Il laissa à nouveau le silence s'installer entre eux, lui laissant la possibilité d'intervenir. Mais elle ne semblait pas avoir quelque chose à dire à cet instant, alors il continua, tranquille, tout en douceur :

- Tu dois être légère, maintenant que tu attaques le niveau 7. De plus en plus difficile : 7a, 7b, 7c,

- Arrête, tu me fais peur.

- 8a...

- Ne te fous pas de moi, Erleine.

- De plus en plus légère, de plus en plus élégante. Soigne la beauté du geste, Tchazaël, et ne t'occupe pas du reste : ça viendra tout seul !

Par magie, comme ça... Tchazaël resta silencieuse. De façon confuse, elle constata qu'elle adorait les harmoniques de la voix grave et mélodieuse d'Erleine. Pourvu qu'il continue de parler, pensa-t-elle, quelque chose comme ça. Il parla encore :

- Tu es une artiste, Tchazaël. Tu es passée dans le monde magique des anges. Tu sais voler (il sourit). Il ne te manque plus que d'inscrire ta voie dans la beauté.

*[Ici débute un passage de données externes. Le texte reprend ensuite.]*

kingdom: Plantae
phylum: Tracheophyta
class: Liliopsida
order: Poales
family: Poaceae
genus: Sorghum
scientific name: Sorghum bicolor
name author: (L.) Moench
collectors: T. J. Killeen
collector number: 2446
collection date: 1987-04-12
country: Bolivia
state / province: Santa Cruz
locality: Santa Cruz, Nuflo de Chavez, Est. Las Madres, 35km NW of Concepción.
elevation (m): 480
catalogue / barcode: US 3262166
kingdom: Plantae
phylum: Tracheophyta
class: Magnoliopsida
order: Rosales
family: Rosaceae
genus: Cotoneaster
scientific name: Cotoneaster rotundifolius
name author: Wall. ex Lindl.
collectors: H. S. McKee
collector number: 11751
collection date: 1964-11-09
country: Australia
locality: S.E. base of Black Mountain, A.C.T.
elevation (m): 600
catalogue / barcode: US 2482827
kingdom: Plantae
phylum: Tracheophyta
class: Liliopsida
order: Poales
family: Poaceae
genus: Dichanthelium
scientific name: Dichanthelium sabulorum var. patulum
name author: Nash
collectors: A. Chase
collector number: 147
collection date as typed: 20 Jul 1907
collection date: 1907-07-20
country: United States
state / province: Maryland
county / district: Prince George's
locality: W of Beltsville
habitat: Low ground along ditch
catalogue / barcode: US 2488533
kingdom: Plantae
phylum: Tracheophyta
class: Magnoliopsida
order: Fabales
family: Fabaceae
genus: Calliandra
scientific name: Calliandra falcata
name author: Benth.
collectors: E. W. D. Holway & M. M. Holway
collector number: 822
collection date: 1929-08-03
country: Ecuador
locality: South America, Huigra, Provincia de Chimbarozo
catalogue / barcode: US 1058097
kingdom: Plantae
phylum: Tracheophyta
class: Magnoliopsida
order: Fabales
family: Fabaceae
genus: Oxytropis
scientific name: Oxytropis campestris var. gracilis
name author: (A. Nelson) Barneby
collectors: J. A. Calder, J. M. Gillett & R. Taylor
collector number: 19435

Lui revint tout à coup à l'esprit comment elle avait grimpé facilement jusqu'à ce passage où elle avait dû forcer. À cause de la fatigue. C'est qu'elle ne grimpait déjà plus. Dans la beauté.

Il continua :

- Sans laisser de trace : aucune trace. Légère, aérienne, magnifique.

Elle a grimpé avec aisance, avant. Elle se revoit dans la paroi. Elle se revoit enchaîner des gestes élégants. Elle ressent le plaisir qu'elle a de grimper en souplesse : elle développe des mouvements amples, tranquilles, précis, se servant de chaque prise avec astuce, poussant sur les jambes depuis l'abdomen et le dos, plus qu'elle ne tire sur les bras. Elle exécute chaque mouvement en utilisant juste l'énergie nécessaire. C'est en grimpant régulièrement, en enchaînant ses gestes qu'elle progresse sans se fatiguer. Sans se fatiguer inutilement. Comme si d'une certaine manière elle était propulsée par son propre élan. Même lorsqu'ils deviennent complexes ou acrobatiques, elle exécute ses gestes avec une simplicité enfantine. Elle peut ressentir dans tout son corps le plaisir de la grimpe, cette gestuelle sur le rocher. Elle sent le grain particulier du granit sous les doigts et à travers les chaussons. Elle peut respirer l'odeur du granit chauffé par le soleil. Son corps est léger, de plus en plus léger. Elle a entièrement confiance en elle quand elle grimpe ainsi. Elle ne réfléchit même plus. Ce qui pense en elle, dans ces moments là, est très profond. C'est son corps et son esprit qui pensent et agissent. Dans la beauté.

Erleine la regarda, l'espace d'un instant. Tout son visage souriait. Son beau visage buriné et bronzé de guide de haute montagne. Il souriait comme si ce qu'il voyait à cet instant était l'image même du bonheur.